Copy every line of text in the listing below exactly as it appears, leaving out the pictures.

═════ STORED DATA

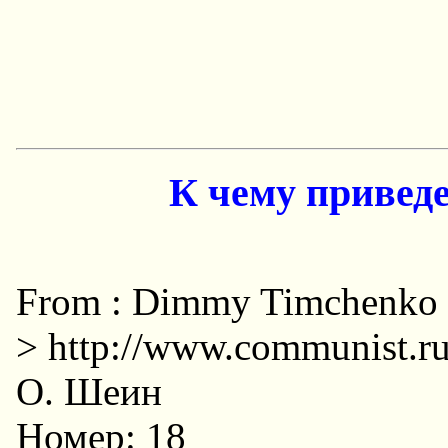
К чему привед
From : Dimmy Timchenko 2
> http://www.communist.ru
О. Шеин
Hомер: 18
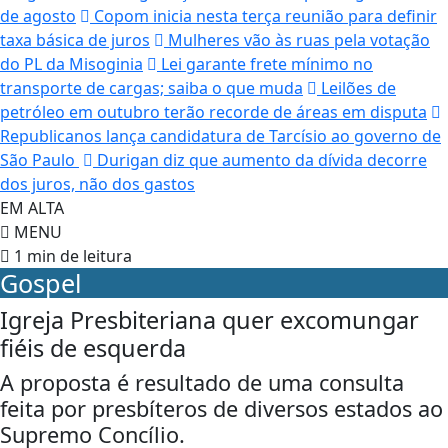
de agosto
Copom inicia nesta terça reunião para definir
taxa básica de juros
Mulheres vão às ruas pela votação
do PL da Misoginia
Lei garante frete mínimo no
transporte de cargas; saiba o que muda
Leilões de
petróleo em outubro terão recorde de áreas em disputa
Republicanos lança candidatura de Tarcísio ao governo de
São Paulo
Durigan diz que aumento da dívida decorre
dos juros, não dos gastos
EM ALTA
MENU
1 min de leitura
Gospel
Igreja Presbiteriana quer excomungar
fiéis de esquerda
A proposta é resultado de uma consulta
feita por presbíteros de diversos estados ao
Supremo Concílio.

══════════

→ RESULT FOR THIS EXERCISE
К чему привед
From : Dimmy Timchenko 2
> http://www.communist.ru
О. Шеин
Hомер: 18
de agosto
Copom inicia nesta terça reunião para definir
taxa básica de juros
Mulheres vão às ruas pela votação
do PL da Misoginia
Lei garante frete mínimo no
transporte de cargas; saiba o que muda
Leilões de
petróleo em outubro terão recorde de áreas em disputa
Republicanos lança candidatura de Tarcísio ao governo de
São Paulo
Durigan diz que aumento da dívida decorre
dos juros, não dos gastos
EM ALTA
MENU
1 min de leitura
Gospel
Igreja Presbiteriana quer excomungar
fiéis de esquerda
A proposta é resultado de uma consulta
feita por presbíteros de diversos estados ao
Supremo Concílio.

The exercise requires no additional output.